Required task A: Duplicate the passage about the Slam Masters arcade game word for word, everything from "And Slam Masters" down to "we'd ever played.".

That's why my friend Dominick and I were so surprised when, on a random summer day in 1993, we suddenly came across a newly arriving, rather-hefty-sized non-WWF-branded wrestling game as we were browsing our way through the More Fun arcade over at Caesar's Bay Bazaar. It had been so long since we'd seen anything like it.

As we viewed the game from a distance, we figured that it probably wasn't worth our time. It wasn't bearing the WWF logo (the lack of which, we were conditioned to believe, was an indicator of an inferior product), after all, and its generic-sounding title title had us convinced that it was likely an insultingly shallow knockoff of the wrestling games that we loved.


Though, when we approached the machine and inspected its display from up-close, we quickly recognized the error in our judgment. This new game wasn't some cheap, low-quality imitation of the genre's finest works, we learned. Rather, it was one of the most original-looking, awe-inspiring wrestling game we'd seen in years!

Its name was Saturday Night Slam Masters, and it was produced by Capcom, which was currently the king of arcades!

Now, we didn't actually see Capcom's name anywhere on the arcade unit (because, apparently, making simple observations wasn't our strong suit), but we had no doubt that the game was created by the company of legend because it had an unmistakable graphical style and it contained Mike Haggar, who could be seen in the demo tossing fools around in the same way that he did in Final Fight!

In that moment, I couldn't believe what I was seeing: Mike Haggar, one of my all-time-favorite video game characters, was in this game! The big, burly wrestler with whom I was regularly and joyously tearing through the streets of Metro City (sometimes in a bid to "earn a WWF contract," which is part of a long story that you can read about in my Final Fight piece) was available for play in a game that he was truly made for!

That fact alone was enough for me to award Slam Masters the label of "instant classic"!



And Slam Masters made an absolutely spectacular first impression on us with its awesome visual presentation, flashy animation, and powerfully raucous energy. It was big. It was loud and reverberant. It looked amazing. And it had a strikingly creative fighting system that instantly and strongly distinguished it from any other wrestling game we'd ever played.

We spent our entire first session playing in the "Battle Royal" mode, which, we were happy to see, supported up to four players (business was apparently slow that day, so we had to settle for fighting pairs of CPU opponents). At the start, we were certain that Battle Royal was going to be a close analog to Wrestlefest's "Royal Rumble" mode, but it actually turned out be something surprisingly unique: a tag-team-based challenge, which was much different from what a "Battle Royal" descriptor normally implied.

Mainly, there were no tag-ins. You instead played by Tornado Rules, which allowed for all four competitors to be in the ring at the same time!

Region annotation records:
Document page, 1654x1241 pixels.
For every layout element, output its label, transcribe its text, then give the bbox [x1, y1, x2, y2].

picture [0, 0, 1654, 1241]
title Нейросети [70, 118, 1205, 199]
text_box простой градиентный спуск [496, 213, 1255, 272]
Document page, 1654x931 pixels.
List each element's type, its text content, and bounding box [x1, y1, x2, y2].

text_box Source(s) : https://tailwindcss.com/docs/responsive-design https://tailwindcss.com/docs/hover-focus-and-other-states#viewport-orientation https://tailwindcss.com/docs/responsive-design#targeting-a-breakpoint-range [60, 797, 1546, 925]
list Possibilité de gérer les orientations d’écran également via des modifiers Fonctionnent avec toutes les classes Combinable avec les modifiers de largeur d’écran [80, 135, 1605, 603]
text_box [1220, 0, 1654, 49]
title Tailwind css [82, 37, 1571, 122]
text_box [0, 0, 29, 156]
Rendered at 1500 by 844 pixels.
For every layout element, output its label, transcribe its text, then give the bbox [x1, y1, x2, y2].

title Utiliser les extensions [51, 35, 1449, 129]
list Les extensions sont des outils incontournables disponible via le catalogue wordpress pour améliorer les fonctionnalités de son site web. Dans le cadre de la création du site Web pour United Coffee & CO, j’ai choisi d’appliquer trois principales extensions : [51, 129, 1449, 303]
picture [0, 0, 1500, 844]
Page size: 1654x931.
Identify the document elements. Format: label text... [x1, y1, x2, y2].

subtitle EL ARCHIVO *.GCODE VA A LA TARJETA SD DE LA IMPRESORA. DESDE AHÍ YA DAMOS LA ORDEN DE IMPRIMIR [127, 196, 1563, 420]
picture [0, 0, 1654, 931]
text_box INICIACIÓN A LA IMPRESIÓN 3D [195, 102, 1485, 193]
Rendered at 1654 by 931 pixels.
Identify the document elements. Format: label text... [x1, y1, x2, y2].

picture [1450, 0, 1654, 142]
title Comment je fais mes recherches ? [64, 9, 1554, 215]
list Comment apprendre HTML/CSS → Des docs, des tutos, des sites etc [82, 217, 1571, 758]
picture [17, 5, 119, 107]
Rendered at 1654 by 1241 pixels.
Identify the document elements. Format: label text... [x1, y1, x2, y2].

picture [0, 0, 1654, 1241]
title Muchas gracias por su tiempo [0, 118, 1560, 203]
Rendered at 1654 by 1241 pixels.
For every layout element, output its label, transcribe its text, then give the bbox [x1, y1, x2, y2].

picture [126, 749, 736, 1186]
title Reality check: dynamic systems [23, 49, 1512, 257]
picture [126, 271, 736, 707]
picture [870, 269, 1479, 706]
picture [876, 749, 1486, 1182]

Required task B: Set down the records verbatim, everything from their very first line down to and including the line containing "text_box простой градиентный".

Worked answer A:
And Slam Masters made an absolutely spectacular first impression on us with its awesome visual presentation, flashy animation, and powerfully raucous energy. It was big. It was loud and reverberant. It looked amazing. And it had a strikingly creative fighting system that instantly and strongly distinguished it from any other wrestling game we'd ever played.

Worked answer B:
Document page, 1654x1241 pixels.
For every layout element, output its label, transcribe its text, then give the bbox [x1, y1, x2, y2].

picture [0, 0, 1654, 1241]
title Нейросети [70, 118, 1205, 199]
text_box простой градиентный спуск [496, 213, 1255, 272]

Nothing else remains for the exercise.